Farm Buildings
Building or room for drying grain, flax, and hemp
well attested
Jauja, Rėja, Reja, Duoba
What is a jauja?
A jauja or rėja is a building or room for drying the harvest. At first it was especially connected with grain, and from the eighteenth century also with drying flax and hemp.
It is a technological farmstead building. Its value lies not in exterior decoration but in the ability to control heat, smoke, tightness, and the drying process.
History
Jaujos are mentioned in sixteenth-century sources and are also connected with the farm order of the Valakas Reform period. They mattered where a damp harvest had to be prepared for threshing or further processing. According to VLE, the first information about the jauja survives in sixteenth-century historical sources of Lithuania Minor, including A. Guagnini and C. Hennenberger, and the building is also mentioned in the 1557 regulations of the Valakas Reform.
In Žemaitija the jauja survived longer as a separate building or as a room of the kluonas. Later, as newer technologies spread, its practical importance declined.

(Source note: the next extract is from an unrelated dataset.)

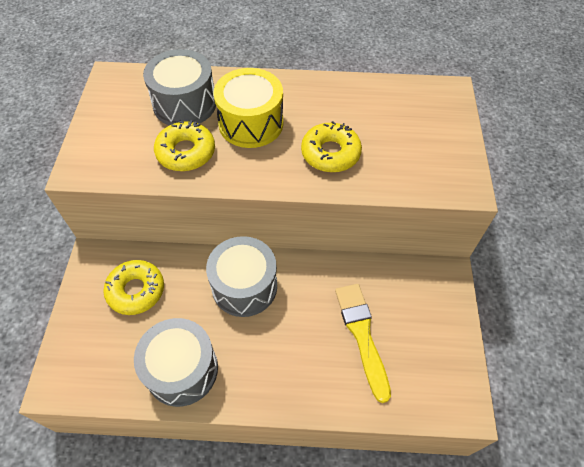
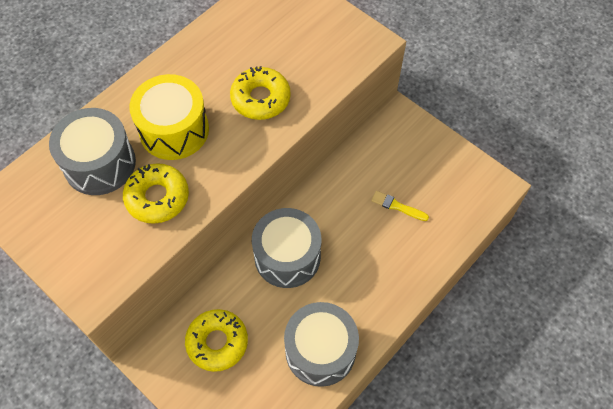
camera: 50 degrees left, 5 degrees up
yellow brush [335,284,391,403] -> yellow brush [371,191,429,221], size x0.53

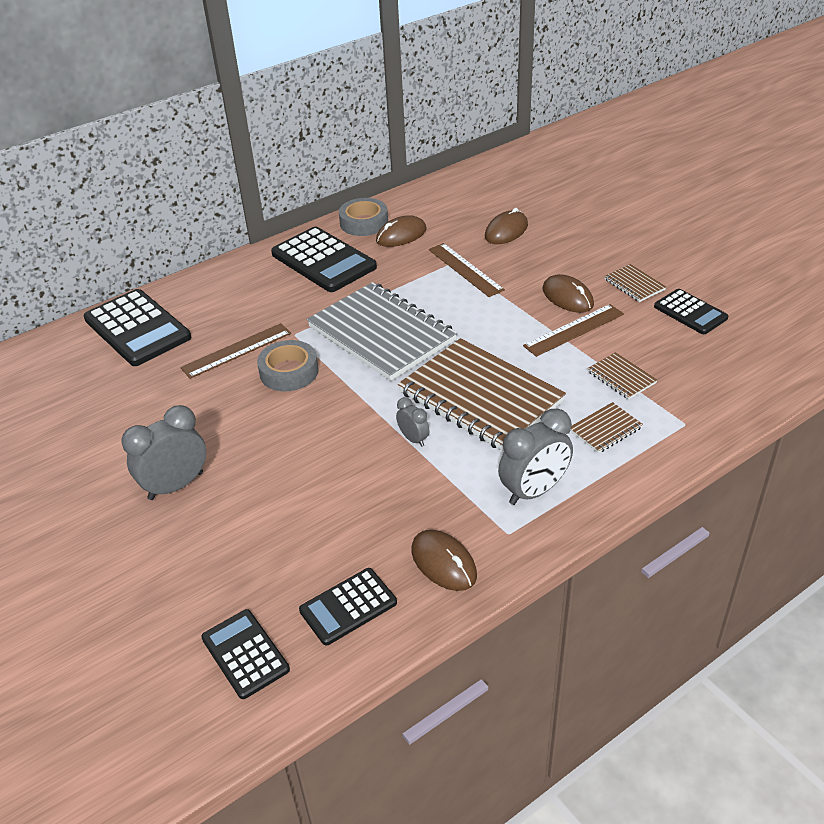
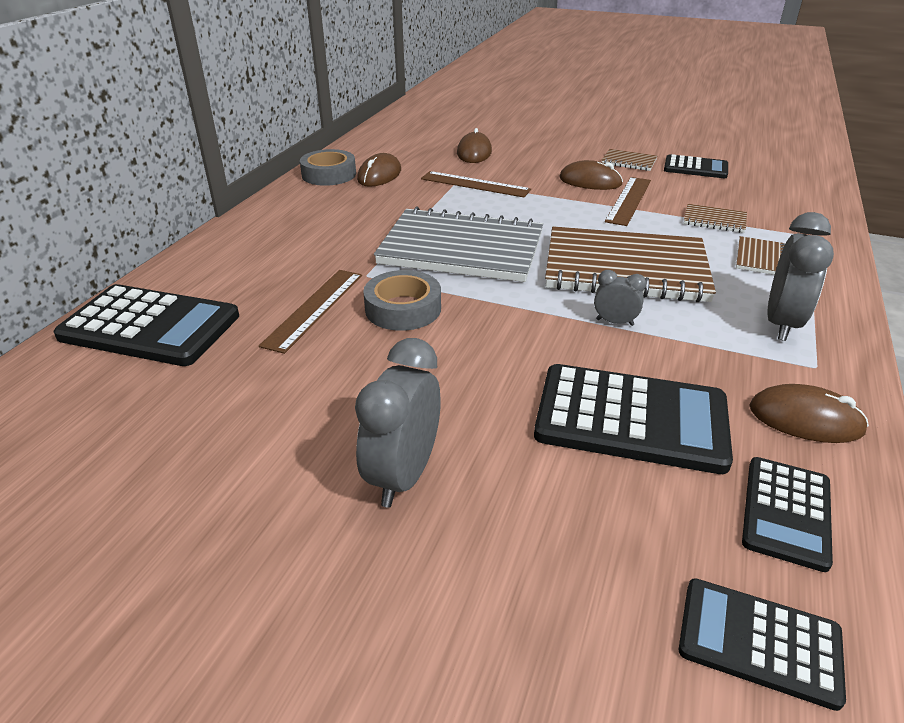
camera: 35 degrees left, 5 degrees down
black calculator [271,227,377,292] -> black calculator moved to [534,364,733,474]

Stove and interior equipment
The jauja had a massive stone-and-clay stove. The room was often small, tight, without large windows, and equipped with drying racks on which grain, flax, or hemp was dried.
Important terms include aukštinis, ardai, kurtinys, and aznyčia. They show that the jauja had its own technological vocabulary, which cannot be reduced to the general word stove.
Relation to the kluonas
The jauja often worked together with the kluonas. In some places it was a separate building; elsewhere it was part of the kluonas. Dried harvest could be threshed more easily, so these buildings belonged to the same grain-farming cycle.
In Žemaitian kluonai, the jauja is one of the more distinctive regional features because it shows the combination of local farming and construction.